*WHAT IS EXPECTED:*
All of the data is to be restated word for word.

*RECORDS FOR THIS EXERCISE:*

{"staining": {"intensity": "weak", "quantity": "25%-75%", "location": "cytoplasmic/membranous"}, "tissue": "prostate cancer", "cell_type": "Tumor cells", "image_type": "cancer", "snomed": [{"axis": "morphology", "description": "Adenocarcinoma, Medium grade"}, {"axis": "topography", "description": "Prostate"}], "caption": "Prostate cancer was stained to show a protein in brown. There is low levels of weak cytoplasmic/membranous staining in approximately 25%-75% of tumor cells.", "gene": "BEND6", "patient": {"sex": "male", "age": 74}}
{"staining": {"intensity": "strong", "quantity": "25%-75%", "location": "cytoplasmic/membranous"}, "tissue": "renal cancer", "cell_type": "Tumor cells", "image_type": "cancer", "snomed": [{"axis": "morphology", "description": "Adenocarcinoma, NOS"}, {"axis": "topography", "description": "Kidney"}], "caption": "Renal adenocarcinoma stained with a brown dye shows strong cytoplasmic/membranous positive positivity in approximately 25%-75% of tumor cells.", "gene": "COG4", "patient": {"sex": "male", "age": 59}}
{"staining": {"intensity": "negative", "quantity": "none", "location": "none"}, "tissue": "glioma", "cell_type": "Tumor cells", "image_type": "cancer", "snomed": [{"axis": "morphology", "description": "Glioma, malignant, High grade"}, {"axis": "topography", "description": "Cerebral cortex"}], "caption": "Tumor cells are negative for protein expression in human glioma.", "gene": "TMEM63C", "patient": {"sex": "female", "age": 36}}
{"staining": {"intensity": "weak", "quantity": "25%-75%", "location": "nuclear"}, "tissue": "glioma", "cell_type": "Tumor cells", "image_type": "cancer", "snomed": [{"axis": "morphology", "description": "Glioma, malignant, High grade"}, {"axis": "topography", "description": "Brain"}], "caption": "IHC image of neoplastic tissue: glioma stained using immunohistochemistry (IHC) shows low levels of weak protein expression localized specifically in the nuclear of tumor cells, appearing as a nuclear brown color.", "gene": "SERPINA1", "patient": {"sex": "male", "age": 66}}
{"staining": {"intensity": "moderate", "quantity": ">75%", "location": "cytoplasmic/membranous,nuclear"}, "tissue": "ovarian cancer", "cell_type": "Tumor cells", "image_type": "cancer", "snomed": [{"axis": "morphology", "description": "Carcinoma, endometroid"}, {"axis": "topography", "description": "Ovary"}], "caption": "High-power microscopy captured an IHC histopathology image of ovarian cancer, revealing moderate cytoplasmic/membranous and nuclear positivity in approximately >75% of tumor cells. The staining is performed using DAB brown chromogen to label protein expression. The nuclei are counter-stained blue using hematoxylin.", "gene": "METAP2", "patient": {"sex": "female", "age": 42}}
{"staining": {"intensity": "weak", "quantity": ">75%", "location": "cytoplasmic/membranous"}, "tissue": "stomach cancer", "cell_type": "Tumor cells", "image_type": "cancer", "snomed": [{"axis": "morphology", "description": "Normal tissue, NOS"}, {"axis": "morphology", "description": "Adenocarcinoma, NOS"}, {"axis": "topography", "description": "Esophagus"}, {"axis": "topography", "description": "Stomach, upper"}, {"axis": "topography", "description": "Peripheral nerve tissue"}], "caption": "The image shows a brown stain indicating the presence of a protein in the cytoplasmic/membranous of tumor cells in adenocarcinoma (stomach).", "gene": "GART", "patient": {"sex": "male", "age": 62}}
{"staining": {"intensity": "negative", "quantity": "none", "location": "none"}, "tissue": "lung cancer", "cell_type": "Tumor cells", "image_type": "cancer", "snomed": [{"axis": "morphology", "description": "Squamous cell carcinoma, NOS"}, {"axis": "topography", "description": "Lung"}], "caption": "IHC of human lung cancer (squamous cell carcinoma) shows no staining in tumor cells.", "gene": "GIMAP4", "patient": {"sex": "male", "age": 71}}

*WRITTEN ANSWER:*
{"staining": {"intensity": "weak", "quantity": "25%-75%", "location": "cytoplasmic/membranous"}, "tissue": "prostate cancer", "cell_type": "Tumor cells", "image_type": "cancer", "snomed": [{"axis": "morphology", "description": "Adenocarcinoma, Medium grade"}, {"axis": "topography", "description": "Prostate"}], "caption": "Prostate cancer was stained to show a protein in brown. There is low levels of weak cytoplasmic/membranous staining in approximately 25%-75% of tumor cells.", "gene": "BEND6", "patient": {"sex": "male", "age": 74}}
{"staining": {"intensity": "strong", "quantity": "25%-75%", "location": "cytoplasmic/membranous"}, "tissue": "renal cancer", "cell_type": "Tumor cells", "image_type": "cancer", "snomed": [{"axis": "morphology", "description": "Adenocarcinoma, NOS"}, {"axis": "topography", "description": "Kidney"}], "caption": "Renal adenocarcinoma stained with a brown dye shows strong cytoplasmic/membranous positive positivity in approximately 25%-75% of tumor cells.", "gene": "COG4", "patient": {"sex": "male", "age": 59}}
{"staining": {"intensity": "negative", "quantity": "none", "location": "none"}, "tissue": "glioma", "cell_type": "Tumor cells", "image_type": "cancer", "snomed": [{"axis": "morphology", "description": "Glioma, malignant, High grade"}, {"axis": "topography", "description": "Cerebral cortex"}], "caption": "Tumor cells are negative for protein expression in human glioma.", "gene": "TMEM63C", "patient": {"sex": "female", "age": 36}}
{"staining": {"intensity": "weak", "quantity": "25%-75%", "location": "nuclear"}, "tissue": "glioma", "cell_type": "Tumor cells", "image_type": "cancer", "snomed": [{"axis": "morphology", "description": "Glioma, malignant, High grade"}, {"axis": "topography", "description": "Brain"}], "caption": "IHC image of neoplastic tissue: glioma stained using immunohistochemistry (IHC) shows low levels of weak protein expression localized specifically in the nuclear of tumor cells, appearing as a nuclear brown color.", "gene": "SERPINA1", "patient": {"sex": "male", "age": 66}}
{"staining": {"intensity": "moderate", "quantity": ">75%", "location": "cytoplasmic/membranous,nuclear"}, "tissue": "ovarian cancer", "cell_type": "Tumor cells", "image_type": "cancer", "snomed": [{"axis": "morphology", "description": "Carcinoma, endometroid"}, {"axis": "topography", "description": "Ovary"}], "caption": "High-power microscopy captured an IHC histopathology image of ovarian cancer, revealing moderate cytoplasmic/membranous and nuclear positivity in approximately >75% of tumor cells. The staining is performed using DAB brown chromogen to label protein expression. The nuclei are counter-stained blue using hematoxylin.", "gene": "METAP2", "patient": {"sex": "female", "age": 42}}
{"staining": {"intensity": "weak", "quantity": ">75%", "location": "cytoplasmic/membranous"}, "tissue": "stomach cancer", "cell_type": "Tumor cells", "image_type": "cancer", "snomed": [{"axis": "morphology", "description": "Normal tissue, NOS"}, {"axis": "morphology", "description": "Adenocarcinoma, NOS"}, {"axis": "topography", "description": "Esophagus"}, {"axis": "topography", "description": "Stomach, upper"}, {"axis": "topography", "description": "Peripheral nerve tissue"}], "caption": "The image shows a brown stain indicating the presence of a protein in the cytoplasmic/membranous of tumor cells in adenocarcinoma (stomach).", "gene": "GART", "patient": {"sex": "male", "age": 62}}
{"staining": {"intensity": "negative", "quantity": "none", "location": "none"}, "tissue": "lung cancer", "cell_type": "Tumor cells", "image_type": "cancer", "snomed": [{"axis": "morphology", "description": "Squamous cell carcinoma, NOS"}, {"axis": "topography", "description": "Lung"}], "caption": "IHC of human lung cancer (squamous cell carcinoma) shows no staining in tumor cells.", "gene": "GIMAP4", "patient": {"sex": "male", "age": 71}}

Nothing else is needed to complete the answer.